9 thoughts on “Victim’s Family in the University of Idaho Murders Appeals Gag Order”

  1. Jonathan Turley: Assuming the defendant pleads “not guilty” a trial jury panel, plus alternates, will have to be selected from the adult residents of Latah County, Idaho. There aren’t very many. So how is a presumably fair trial going to be conducted?

    And no, from just across the state border, I don’t actually know everybody in Latah County personally. But the ones I do know have already made up their minds about the defendant’s guilt.

    1. The judge has control of his courtroom only – sequester your jury, Your Honor. The judge has no power to amend the Constitution.

      Is there any such thing as a “fair trial”?

      Every political trial is corrupted by charging in, and employing, the Washington, D.C., venue.

      No doubt O.J. Simpson is innocent.

    2. David – I am amazed you do not know everyone in Latah County since it is the place to buy goods.

  2. Until we hear what Idaho’s version of Johnny Cochrane has to tell TMZ, clearly the public’s and likely the defense’s interests are not being protected.

  3. Statements of those who may have proprietary information due to discovery proceedings may very well have an effect on the opinions of the public.

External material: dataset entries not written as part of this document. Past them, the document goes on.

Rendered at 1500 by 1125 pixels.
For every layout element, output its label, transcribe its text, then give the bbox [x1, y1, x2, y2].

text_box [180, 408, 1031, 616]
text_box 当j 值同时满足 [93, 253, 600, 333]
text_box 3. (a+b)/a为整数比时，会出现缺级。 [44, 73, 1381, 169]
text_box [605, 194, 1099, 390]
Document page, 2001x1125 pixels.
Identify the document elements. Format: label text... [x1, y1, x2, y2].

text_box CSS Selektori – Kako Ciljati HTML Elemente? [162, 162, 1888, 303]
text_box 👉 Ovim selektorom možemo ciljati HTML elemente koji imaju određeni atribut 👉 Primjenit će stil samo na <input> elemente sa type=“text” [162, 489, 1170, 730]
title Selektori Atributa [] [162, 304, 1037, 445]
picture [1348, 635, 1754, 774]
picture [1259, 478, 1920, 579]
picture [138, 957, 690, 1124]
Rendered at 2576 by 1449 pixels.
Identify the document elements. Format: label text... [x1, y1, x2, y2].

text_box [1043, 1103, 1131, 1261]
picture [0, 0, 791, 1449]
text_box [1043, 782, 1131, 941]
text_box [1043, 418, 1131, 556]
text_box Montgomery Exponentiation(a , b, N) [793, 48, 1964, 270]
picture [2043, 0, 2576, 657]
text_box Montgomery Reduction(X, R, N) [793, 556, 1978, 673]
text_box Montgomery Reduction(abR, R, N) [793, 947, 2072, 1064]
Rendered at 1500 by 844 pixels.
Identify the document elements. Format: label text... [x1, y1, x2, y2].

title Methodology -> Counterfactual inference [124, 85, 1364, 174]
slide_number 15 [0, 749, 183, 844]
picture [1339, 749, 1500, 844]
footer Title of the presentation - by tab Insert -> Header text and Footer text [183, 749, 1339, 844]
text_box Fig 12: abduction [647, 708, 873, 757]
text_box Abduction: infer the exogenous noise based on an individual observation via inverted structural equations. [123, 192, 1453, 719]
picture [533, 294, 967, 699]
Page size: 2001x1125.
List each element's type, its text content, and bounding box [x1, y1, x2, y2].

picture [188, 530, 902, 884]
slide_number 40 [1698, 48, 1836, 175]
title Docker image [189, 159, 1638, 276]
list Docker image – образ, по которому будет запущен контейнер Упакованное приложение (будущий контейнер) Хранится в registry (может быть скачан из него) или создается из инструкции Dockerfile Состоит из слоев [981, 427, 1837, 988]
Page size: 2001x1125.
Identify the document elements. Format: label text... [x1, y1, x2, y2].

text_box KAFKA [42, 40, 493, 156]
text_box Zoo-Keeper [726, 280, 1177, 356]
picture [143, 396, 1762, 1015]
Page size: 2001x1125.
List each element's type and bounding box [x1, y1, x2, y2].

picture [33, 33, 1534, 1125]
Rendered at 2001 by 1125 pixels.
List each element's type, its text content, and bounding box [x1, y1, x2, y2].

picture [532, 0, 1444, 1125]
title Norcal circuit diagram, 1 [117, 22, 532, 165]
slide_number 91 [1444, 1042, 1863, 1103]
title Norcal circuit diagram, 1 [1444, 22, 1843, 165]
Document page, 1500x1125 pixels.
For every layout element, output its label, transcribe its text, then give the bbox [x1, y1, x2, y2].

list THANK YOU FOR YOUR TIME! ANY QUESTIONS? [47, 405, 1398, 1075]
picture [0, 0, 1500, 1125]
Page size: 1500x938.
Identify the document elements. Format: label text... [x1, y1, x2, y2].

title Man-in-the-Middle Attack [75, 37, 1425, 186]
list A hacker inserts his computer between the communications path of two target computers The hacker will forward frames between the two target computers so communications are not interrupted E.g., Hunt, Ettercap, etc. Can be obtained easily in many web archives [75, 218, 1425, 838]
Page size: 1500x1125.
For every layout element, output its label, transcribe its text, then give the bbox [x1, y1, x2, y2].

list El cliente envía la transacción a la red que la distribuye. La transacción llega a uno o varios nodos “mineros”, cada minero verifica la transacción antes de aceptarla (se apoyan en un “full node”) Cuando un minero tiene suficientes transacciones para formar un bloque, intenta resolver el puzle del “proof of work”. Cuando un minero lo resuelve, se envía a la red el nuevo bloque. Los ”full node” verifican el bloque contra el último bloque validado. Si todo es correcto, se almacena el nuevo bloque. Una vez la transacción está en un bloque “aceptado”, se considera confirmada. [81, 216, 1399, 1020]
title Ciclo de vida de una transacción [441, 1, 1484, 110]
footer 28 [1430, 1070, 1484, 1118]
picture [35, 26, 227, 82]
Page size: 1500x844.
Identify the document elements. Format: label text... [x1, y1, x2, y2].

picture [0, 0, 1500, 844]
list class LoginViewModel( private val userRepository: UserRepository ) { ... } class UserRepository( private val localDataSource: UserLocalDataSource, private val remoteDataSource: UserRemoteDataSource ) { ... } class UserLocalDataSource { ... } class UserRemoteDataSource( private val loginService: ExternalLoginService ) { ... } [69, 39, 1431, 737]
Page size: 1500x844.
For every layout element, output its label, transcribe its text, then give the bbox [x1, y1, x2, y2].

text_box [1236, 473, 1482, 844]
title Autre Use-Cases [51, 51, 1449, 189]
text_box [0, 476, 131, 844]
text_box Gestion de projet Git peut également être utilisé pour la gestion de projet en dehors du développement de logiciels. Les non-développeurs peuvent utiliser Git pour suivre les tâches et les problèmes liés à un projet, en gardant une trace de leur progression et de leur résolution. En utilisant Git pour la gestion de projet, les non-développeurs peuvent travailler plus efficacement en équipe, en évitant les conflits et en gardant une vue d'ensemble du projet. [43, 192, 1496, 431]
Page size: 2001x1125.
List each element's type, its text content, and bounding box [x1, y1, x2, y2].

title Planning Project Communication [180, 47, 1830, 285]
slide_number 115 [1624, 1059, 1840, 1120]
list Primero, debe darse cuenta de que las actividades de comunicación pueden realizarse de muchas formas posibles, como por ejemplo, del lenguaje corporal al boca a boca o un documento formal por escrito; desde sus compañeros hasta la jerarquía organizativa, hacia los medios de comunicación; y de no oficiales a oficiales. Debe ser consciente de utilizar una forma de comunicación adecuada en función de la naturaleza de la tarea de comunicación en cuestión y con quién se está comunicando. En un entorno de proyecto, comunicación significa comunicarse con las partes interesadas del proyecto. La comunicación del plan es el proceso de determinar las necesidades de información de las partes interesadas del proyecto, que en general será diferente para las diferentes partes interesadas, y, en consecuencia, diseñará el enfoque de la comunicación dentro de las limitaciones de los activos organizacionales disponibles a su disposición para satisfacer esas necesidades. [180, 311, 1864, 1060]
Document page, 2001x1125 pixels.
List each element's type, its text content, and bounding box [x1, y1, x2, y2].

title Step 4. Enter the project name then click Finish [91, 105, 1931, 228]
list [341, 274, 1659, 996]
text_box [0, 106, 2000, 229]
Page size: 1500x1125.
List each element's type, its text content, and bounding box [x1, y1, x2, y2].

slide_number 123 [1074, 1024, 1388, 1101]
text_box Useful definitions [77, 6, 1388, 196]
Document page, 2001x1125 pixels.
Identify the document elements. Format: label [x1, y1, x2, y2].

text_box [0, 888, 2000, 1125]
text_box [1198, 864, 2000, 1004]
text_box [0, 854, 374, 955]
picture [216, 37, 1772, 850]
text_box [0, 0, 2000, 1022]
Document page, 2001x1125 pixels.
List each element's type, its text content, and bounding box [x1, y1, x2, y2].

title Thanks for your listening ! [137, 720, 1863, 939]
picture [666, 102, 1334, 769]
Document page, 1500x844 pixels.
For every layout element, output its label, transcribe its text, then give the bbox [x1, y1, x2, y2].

However, it is incumbent upon a court to assemble a jury whose members have not been affected by pre-trial publicity regardless of the inconvenience. This may be difficult, but no one ever said that it was or should be easy. Free speech (with very few careful exceptions) is the law of our land and the most important one at that. As this article suggests, the gag order concept is being abused and this is not a surprise. When it comes to speech, there is no limit to the justification made to curtail it. I say err on the side of the First Amendment.

  4. Unless they are active parties to the case there is no need to gag people. I think free speech is worth that risk.
    That will force attorneys in the case to concentrate on picking good jurors rather than people who don’t read papers or watch the news or anything else. Then you just end up with dumb jurors. I would rather a juror be aware of the world and capable of listening and making an informed judgement.

  5. It is interesting that the Courts increasing view themselves as outside the confines of the Constitution and the Bill of Rights. One of the best examples was in a recent Congressional confirmation hearing for an appellate court judgeship, the one candidate did not even know what Article 2 or 5 of the constitution pertained to. I surely hope some Judges read your articles!

  6. Free speech concerns – agreed. But what about a fair trial? Little bit of tension there between those rights. Which one is the most critical?

    1. To deny the freedom of speech, one must amend the Constitution.

      In a nation of laws, laws must be obeyed.

      The judge has power over his courtroom only, not America, his action must be to sequester the jury.

      It is not rational and coherent, or necessary and proper, to write a constitution and, subsequently, deny it.

      The only denial of constitutional rights and freedoms in the Constitution is the suspension of habeas corpus during invasion or rebellion (not pandemic).

      People must adapt to the outcomes of freedom.

      Freedom does not adapt to people.

      Dictatorship does.

      This judge must be impeached and convicted for abuse of power, usurpation of power, denial of constitutional rights et al.